After about three hours, Maki called for a break.

They sat there staring at each other, chewing on pasties, the traditional Cornish meat-and-potato pies which had been brought over in the 19th century by miners from Cornwall, England and had become something of a local staple in Upper Michigan through the years. In the old days, the miners down in the shafts used to put their pasties on shovels and heat them with candles. But they were just as good cold.

Boyd was grimy and sore, but it didn’t bother him a bit. The food tasted great and he felt very good, every muscle in his body perked up and randy.

“This the life for you, cookie?” Maki said. “No, I don’t think so. You ain’t got the balls or the brains for this line of work.”

“If you say so.”

“And I do. You won’t make it.”

Boyd looked him dead in the eye. “Sure, I will.”

“You’ll fold.”

“You can’t throw anything at me I can’t take.”

Maki didn’t like that. He didn’t like that at all. Because, see, he knew it was true. He knew damn well that Boyd was shaping up just fine and that bothered him to no end. Boyd was strong and he was a fast learner and he’d worked under guys like Maki plenty of times. In six months, Boyd would know more than he did and in a year Maki’d be asking him questions. And Maki knew it, too.

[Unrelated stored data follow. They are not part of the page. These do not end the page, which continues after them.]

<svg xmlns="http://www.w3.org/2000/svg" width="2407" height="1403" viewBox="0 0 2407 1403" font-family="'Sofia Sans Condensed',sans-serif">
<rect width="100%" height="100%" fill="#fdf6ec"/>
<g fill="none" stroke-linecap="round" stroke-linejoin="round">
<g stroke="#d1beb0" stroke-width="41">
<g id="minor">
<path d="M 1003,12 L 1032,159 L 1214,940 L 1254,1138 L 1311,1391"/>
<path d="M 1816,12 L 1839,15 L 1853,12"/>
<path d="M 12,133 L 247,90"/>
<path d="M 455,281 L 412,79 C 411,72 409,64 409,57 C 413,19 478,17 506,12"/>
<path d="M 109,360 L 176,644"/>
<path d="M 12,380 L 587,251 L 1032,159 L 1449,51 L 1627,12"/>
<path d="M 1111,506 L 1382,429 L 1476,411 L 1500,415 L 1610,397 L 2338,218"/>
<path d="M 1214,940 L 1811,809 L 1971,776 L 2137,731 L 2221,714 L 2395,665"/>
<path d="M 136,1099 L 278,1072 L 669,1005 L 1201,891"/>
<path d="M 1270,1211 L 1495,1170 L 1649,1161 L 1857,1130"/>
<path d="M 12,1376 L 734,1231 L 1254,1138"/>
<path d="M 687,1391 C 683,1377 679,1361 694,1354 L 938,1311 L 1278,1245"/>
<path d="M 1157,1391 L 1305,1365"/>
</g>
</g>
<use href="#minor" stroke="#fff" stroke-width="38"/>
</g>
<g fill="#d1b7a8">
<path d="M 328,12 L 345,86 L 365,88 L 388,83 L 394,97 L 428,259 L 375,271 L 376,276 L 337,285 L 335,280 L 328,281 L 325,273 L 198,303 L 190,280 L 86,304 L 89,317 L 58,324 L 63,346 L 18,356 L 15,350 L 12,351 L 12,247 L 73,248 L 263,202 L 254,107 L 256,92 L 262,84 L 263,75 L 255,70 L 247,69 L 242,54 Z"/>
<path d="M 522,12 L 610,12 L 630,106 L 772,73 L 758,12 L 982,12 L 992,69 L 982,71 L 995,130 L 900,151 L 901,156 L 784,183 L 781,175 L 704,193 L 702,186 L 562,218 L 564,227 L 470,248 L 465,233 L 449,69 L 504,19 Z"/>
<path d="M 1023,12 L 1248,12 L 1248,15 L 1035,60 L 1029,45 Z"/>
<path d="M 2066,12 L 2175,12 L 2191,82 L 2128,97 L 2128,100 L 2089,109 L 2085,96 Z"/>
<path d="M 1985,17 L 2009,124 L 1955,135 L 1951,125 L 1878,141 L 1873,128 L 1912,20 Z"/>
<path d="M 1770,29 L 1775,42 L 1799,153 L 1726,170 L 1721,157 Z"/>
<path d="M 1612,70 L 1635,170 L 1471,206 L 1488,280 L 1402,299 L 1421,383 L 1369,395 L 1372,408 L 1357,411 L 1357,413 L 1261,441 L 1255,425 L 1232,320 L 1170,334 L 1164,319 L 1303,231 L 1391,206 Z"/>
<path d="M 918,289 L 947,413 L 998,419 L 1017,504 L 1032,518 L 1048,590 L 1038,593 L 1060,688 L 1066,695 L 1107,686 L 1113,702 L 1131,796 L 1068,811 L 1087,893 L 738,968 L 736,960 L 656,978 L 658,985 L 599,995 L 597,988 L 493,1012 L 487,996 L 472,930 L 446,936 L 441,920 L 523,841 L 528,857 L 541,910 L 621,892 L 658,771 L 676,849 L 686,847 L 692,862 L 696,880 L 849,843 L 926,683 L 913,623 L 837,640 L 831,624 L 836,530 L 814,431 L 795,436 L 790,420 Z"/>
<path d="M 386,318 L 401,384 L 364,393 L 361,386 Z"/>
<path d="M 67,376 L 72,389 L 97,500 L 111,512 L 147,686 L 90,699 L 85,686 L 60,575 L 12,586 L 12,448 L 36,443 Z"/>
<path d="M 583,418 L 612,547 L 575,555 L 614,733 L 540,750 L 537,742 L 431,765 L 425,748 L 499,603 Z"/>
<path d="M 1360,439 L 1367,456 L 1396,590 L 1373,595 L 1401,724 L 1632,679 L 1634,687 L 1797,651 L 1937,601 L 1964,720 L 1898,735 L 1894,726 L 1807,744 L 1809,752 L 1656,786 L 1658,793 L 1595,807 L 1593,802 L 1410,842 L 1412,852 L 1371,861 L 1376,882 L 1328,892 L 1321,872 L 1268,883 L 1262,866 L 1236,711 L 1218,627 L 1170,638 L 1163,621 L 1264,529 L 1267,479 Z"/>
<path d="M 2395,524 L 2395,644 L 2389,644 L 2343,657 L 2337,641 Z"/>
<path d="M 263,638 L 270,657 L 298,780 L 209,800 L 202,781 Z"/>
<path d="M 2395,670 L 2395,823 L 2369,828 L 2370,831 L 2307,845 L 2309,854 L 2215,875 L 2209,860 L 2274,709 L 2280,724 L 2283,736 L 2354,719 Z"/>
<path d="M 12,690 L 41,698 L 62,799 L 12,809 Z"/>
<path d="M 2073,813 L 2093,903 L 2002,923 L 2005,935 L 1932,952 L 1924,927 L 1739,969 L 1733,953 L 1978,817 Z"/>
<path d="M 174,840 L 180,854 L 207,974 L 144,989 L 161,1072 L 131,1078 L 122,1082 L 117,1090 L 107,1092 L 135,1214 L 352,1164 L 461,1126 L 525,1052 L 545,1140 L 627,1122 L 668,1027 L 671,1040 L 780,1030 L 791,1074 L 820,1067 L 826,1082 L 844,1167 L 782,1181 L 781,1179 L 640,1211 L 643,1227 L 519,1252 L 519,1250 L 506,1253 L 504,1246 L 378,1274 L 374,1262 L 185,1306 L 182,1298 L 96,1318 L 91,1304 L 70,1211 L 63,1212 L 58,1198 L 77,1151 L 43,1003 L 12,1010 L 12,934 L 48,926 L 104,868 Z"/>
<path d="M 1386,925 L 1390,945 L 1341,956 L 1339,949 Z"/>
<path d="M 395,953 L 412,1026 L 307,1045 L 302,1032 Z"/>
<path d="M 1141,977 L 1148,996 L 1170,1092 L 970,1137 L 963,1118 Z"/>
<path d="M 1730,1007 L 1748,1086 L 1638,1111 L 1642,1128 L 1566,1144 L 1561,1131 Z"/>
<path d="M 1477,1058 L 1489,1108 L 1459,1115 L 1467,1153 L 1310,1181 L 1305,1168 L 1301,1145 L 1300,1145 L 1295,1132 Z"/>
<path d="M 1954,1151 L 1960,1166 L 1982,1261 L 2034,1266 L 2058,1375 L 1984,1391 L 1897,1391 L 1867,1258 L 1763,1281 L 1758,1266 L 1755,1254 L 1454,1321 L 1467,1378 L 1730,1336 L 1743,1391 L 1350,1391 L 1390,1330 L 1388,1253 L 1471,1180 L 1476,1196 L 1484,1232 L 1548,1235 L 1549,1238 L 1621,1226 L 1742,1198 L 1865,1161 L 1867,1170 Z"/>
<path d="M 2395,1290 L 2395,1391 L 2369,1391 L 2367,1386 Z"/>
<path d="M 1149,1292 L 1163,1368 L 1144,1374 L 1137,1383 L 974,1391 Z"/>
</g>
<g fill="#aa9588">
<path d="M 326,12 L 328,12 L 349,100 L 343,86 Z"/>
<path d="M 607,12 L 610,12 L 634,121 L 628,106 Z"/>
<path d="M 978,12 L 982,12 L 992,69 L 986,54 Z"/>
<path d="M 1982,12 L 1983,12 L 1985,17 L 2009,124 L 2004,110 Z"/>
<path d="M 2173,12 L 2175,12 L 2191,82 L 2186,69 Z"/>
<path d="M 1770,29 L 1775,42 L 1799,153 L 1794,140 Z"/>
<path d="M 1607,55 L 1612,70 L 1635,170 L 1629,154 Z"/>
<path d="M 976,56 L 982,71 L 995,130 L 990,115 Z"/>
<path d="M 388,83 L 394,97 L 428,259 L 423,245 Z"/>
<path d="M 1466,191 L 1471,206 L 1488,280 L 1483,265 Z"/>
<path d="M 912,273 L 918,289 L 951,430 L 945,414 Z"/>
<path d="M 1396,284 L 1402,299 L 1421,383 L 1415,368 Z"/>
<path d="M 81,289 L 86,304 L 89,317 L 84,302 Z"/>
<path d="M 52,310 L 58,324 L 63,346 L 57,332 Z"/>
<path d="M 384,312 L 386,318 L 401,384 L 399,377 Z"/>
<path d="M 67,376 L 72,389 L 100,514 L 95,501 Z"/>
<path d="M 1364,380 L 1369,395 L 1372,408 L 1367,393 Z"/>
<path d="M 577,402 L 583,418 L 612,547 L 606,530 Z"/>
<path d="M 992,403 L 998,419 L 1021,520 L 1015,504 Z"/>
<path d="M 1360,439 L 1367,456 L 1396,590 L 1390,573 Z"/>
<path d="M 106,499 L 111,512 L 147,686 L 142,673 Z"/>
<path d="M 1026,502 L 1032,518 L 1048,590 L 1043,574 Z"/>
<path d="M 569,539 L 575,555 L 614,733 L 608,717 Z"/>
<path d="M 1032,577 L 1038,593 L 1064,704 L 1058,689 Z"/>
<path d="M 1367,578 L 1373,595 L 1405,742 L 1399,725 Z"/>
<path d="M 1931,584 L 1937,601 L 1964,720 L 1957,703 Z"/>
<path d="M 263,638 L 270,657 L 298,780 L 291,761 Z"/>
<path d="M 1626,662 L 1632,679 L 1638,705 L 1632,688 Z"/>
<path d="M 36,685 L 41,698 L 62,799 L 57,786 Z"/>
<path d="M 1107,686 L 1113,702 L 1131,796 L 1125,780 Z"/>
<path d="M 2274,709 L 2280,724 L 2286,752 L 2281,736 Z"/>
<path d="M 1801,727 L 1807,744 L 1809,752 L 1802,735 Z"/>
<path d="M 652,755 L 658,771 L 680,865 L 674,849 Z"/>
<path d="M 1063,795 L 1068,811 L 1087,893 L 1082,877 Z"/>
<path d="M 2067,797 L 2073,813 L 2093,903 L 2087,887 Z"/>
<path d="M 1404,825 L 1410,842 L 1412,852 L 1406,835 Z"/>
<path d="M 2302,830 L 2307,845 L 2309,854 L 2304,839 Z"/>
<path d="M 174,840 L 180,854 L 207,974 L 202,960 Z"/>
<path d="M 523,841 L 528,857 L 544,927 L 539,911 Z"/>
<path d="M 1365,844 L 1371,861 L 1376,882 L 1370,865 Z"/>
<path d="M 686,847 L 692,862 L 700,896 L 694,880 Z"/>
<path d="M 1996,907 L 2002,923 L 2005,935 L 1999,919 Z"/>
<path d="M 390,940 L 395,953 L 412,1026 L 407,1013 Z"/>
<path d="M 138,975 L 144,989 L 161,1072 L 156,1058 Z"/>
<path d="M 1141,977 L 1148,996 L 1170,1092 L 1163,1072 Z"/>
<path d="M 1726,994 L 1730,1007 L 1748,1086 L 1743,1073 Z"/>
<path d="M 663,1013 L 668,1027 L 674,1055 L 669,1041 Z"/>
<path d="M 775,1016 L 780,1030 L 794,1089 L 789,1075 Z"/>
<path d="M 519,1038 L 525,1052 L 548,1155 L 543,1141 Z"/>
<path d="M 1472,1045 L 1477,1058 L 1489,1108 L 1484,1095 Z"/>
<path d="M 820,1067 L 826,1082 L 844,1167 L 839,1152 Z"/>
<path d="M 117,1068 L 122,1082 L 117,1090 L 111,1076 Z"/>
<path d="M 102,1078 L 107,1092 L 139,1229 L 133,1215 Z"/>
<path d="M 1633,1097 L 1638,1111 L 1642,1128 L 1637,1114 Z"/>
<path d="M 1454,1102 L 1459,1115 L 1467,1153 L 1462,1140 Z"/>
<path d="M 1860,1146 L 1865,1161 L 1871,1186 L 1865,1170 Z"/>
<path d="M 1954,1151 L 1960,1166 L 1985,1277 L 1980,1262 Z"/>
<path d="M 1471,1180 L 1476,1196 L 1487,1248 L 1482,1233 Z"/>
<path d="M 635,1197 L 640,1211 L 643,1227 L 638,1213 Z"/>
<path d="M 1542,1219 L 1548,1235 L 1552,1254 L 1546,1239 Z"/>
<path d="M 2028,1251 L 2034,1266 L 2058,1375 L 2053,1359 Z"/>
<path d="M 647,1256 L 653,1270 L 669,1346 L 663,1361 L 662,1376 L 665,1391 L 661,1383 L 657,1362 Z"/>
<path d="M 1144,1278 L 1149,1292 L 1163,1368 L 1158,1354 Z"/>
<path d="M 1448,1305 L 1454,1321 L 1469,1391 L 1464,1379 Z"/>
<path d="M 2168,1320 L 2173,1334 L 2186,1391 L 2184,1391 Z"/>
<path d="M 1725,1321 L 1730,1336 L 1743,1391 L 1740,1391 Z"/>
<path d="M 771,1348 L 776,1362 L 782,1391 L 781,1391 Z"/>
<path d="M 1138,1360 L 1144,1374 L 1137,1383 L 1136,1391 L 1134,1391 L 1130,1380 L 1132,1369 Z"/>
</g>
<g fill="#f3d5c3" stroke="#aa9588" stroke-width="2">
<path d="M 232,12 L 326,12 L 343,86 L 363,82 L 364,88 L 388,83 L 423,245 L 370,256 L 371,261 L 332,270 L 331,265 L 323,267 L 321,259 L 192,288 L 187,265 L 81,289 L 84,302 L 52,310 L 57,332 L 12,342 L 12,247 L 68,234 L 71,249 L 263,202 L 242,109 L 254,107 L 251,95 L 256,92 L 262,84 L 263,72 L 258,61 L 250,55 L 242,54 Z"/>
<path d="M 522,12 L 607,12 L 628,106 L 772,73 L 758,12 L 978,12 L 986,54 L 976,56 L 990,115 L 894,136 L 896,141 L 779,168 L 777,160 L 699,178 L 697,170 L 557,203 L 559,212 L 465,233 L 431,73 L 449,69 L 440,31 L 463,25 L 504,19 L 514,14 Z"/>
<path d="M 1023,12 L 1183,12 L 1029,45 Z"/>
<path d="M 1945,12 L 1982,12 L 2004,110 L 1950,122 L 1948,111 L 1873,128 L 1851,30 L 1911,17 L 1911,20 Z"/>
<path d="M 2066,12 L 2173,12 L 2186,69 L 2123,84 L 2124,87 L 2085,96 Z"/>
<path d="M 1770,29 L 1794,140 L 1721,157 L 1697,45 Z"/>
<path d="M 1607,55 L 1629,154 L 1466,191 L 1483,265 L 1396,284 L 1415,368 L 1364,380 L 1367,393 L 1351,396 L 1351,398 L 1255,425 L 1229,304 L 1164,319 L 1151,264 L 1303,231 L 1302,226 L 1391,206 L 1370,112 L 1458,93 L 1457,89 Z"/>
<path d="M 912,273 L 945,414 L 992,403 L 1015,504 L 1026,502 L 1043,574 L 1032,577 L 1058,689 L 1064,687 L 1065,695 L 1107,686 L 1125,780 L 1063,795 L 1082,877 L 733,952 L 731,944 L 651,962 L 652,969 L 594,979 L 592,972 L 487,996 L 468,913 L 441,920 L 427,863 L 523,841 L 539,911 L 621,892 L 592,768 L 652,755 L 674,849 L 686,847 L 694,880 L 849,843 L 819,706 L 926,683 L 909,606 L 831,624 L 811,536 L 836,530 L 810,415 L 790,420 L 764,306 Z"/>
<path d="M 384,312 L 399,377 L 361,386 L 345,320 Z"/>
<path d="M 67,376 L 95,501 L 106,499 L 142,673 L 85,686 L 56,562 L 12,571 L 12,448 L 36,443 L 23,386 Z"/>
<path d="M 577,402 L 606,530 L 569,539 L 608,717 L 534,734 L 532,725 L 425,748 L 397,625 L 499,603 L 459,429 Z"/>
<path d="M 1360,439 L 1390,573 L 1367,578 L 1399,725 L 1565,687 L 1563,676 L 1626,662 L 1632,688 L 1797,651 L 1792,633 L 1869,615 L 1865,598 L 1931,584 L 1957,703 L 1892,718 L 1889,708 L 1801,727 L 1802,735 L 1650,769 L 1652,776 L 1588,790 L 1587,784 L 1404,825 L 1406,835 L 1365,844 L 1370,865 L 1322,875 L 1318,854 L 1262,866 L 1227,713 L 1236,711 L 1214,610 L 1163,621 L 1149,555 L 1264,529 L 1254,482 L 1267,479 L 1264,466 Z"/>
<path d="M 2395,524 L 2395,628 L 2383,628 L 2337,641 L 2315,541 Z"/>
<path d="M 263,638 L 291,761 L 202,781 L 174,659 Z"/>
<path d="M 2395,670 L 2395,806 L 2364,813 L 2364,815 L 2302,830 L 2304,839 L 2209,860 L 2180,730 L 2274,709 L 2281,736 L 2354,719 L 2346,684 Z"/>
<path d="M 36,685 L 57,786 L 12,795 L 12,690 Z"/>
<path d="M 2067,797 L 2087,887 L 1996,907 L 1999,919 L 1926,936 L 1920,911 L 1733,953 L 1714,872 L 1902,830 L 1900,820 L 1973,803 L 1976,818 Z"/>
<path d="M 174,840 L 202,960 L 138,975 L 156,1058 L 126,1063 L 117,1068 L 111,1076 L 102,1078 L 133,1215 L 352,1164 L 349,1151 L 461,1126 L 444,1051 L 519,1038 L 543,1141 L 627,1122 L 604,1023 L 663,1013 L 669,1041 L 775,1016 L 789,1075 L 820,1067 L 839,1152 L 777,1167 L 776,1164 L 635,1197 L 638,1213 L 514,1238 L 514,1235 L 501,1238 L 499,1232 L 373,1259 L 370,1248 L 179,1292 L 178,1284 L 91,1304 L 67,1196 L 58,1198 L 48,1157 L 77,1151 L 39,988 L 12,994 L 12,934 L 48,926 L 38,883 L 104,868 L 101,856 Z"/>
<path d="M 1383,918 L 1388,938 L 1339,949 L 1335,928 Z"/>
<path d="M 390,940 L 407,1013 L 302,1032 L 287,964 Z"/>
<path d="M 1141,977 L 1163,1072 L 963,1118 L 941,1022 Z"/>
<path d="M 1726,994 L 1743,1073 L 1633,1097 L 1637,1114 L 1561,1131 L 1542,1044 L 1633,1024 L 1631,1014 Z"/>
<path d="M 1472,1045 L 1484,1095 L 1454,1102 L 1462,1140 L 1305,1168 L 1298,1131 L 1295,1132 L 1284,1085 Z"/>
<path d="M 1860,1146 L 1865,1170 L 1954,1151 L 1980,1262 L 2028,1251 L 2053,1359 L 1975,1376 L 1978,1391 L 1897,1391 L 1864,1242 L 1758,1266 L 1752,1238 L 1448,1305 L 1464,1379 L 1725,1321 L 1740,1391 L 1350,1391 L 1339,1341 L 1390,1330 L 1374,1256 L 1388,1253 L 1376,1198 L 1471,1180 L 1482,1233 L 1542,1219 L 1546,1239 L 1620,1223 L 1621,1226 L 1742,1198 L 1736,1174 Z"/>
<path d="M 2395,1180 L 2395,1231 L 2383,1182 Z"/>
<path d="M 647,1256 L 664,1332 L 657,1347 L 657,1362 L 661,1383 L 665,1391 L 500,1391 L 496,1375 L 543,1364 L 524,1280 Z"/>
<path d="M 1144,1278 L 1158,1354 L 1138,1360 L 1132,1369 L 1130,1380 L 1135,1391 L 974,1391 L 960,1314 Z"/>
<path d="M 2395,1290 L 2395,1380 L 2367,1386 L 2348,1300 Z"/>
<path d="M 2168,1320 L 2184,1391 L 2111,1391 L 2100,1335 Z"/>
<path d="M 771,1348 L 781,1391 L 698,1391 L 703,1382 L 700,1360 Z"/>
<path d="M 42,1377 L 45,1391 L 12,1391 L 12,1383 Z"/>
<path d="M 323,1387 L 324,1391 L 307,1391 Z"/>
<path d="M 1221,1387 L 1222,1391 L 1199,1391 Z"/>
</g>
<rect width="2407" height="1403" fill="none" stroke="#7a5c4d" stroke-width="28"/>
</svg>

“Real tough guy, eh?” Maki said. “Well, that’s good, tough guy, because I made you a date down on Eight, the new level. You’ll be cutting drift down there, cleaning up after the charging crew. Dangerous work, cookie.”

Boyd snapped the lid of his lunch bucket closed. “So let’s get to it and quit with the jawing already.”

Maki liked that even less. He was half-way through his pasty and Boyd was stealing his break time from him. And not only that, Boyd was stealing his stage. He thought working drift would make Boyd piss yellow in his boots, but it wasn’t working. Boyd wanted it.

“Well?” Boyd said. “Let’s go.”

Maki threw his half-eaten pasty in his bucket and called Boyd a mouthy little sonofabitch and then they were on their way up the ladder road, making for the main shaft. The whole way, Maki was doing everything in his seriously strained repertoire to intimidate Boyd and put the scare into him.

But it wasn’t working.

Boyd was scared, all right. But not of Maki. Not of his stories.

It was something else and that something didn’t have a name.